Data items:
┄┄┄┄┄┄

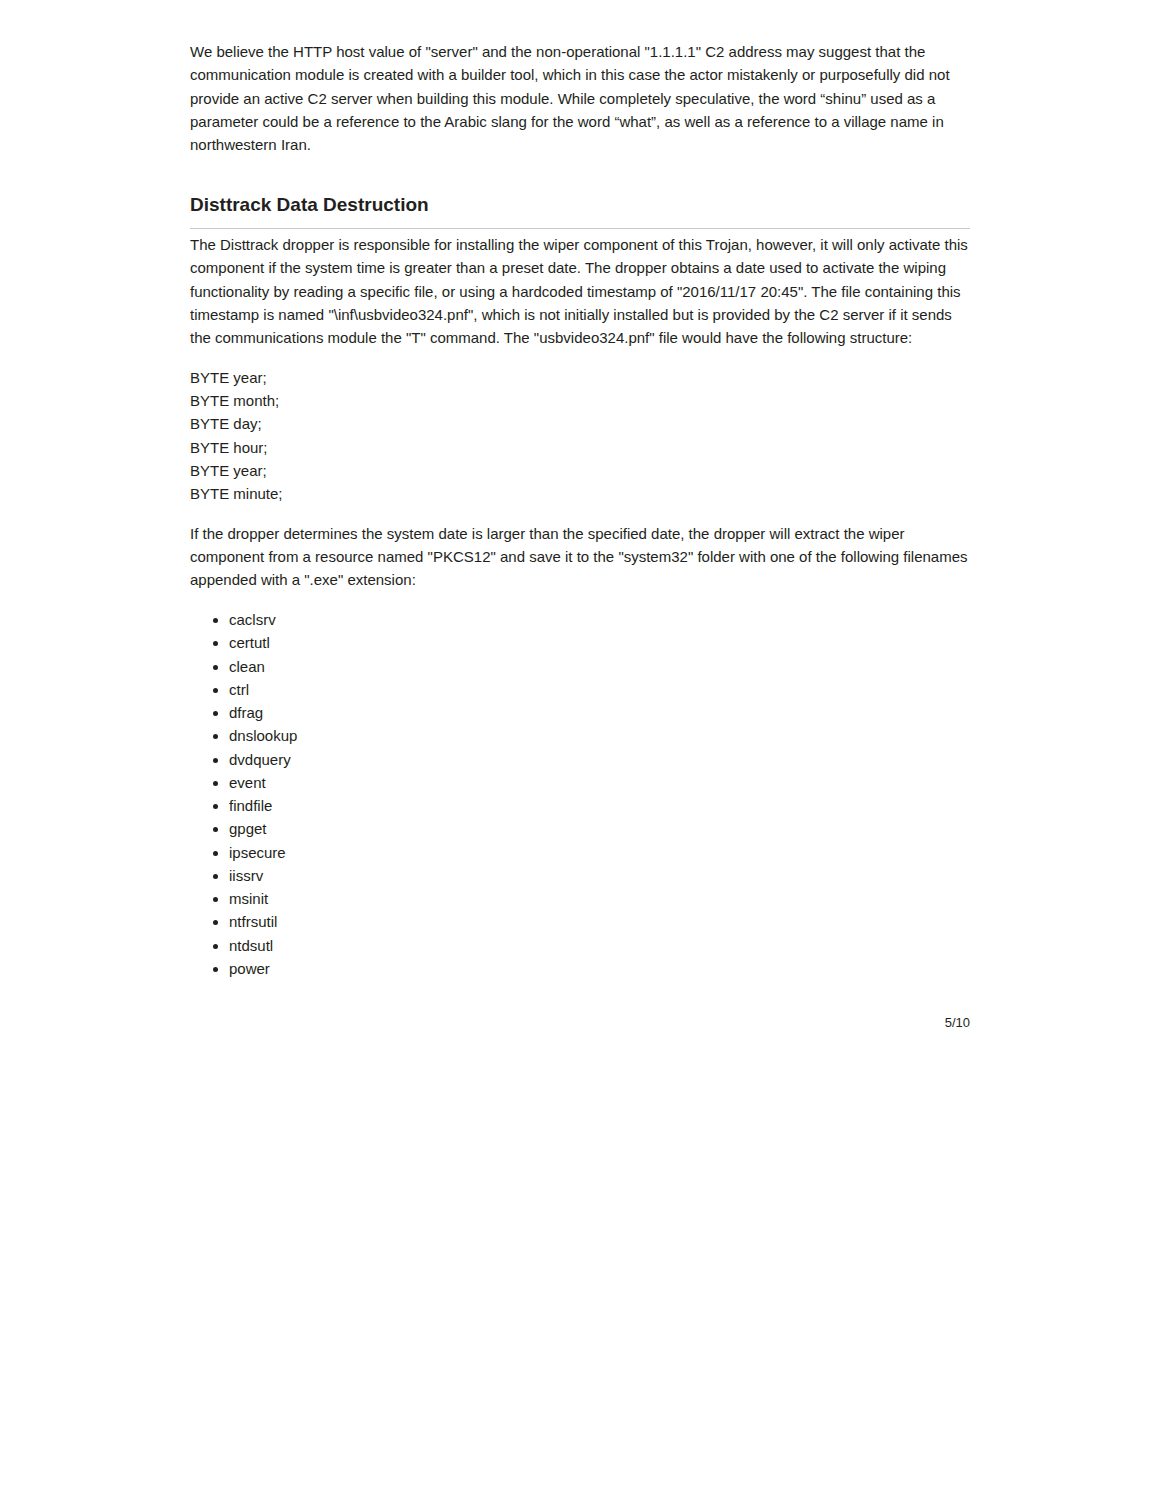We believe the HTTP host value of "server" and the non-operational "1.1.1.1" C2 address may suggest that the communication module is created with a builder tool, which in this case the actor mistakenly or purposefully did not provide an active C2 server when building this module. While completely speculative, the word “shinu” used as a parameter could be a reference to the Arabic slang for the word “what”, as well as a reference to a village name in northwestern Iran.
Disttrack Data Destruction
The Disttrack dropper is responsible for installing the wiper component of this Trojan, however, it will only activate this component if the system time is greater than a preset date. The dropper obtains a date used to activate the wiping functionality by reading a specific file, or using a hardcoded timestamp of "2016/11/17 20:45". The file containing this timestamp is named "\inf\usbvideo324.pnf", which is not initially installed but is provided by the C2 server if it sends the communications module the "T" command. The "usbvideo324.pnf" file would have the following structure:
BYTE year; BYTE month; BYTE day; BYTE hour; BYTE year; BYTE minute;
If the dropper determines the system date is larger than the specified date, the dropper will extract the wiper component from a resource named "PKCS12" and save it to the "system32" folder with one of the following filenames appended with a ".exe" extension:
caclsrv
certutl
clean
ctrl
dfrag
dnslookup
dvdquery
event
findfile
gpget
ipsecure
iissrv
msinit
ntfrsutil
ntdsutl
power
5/10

┄┄┄┄┄┄

WORK ITEM => The job here is to write out the records exactly, pictures excluded.

RESULT =>
We believe the HTTP host value of "server" and the non-operational "1.1.1.1" C2 address may suggest that the communication module is created with a builder tool, which in this case the actor mistakenly or purposefully did not provide an active C2 server when building this module. While completely speculative, the word “shinu” used as a parameter could be a reference to the Arabic slang for the word “what”, as well as a reference to a village name in northwestern Iran.
Disttrack Data Destruction
The Disttrack dropper is responsible for installing the wiper component of this Trojan, however, it will only activate this component if the system time is greater than a preset date. The dropper obtains a date used to activate the wiping functionality by reading a specific file, or using a hardcoded timestamp of "2016/11/17 20:45". The file containing this timestamp is named "\inf\usbvideo324.pnf", which is not initially installed but is provided by the C2 server if it sends the communications module the "T" command. The "usbvideo324.pnf" file would have the following structure:
BYTE year; BYTE month; BYTE day; BYTE hour; BYTE year; BYTE minute;
If the dropper determines the system date is larger than the specified date, the dropper will extract the wiper component from a resource named "PKCS12" and save it to the "system32" folder with one of the following filenames appended with a ".exe" extension:
caclsrv
certutl
clean
ctrl
dfrag
dnslookup
dvdquery
event
findfile
gpget
ipsecure
iissrv
msinit
ntfrsutil
ntdsutl
power
5/10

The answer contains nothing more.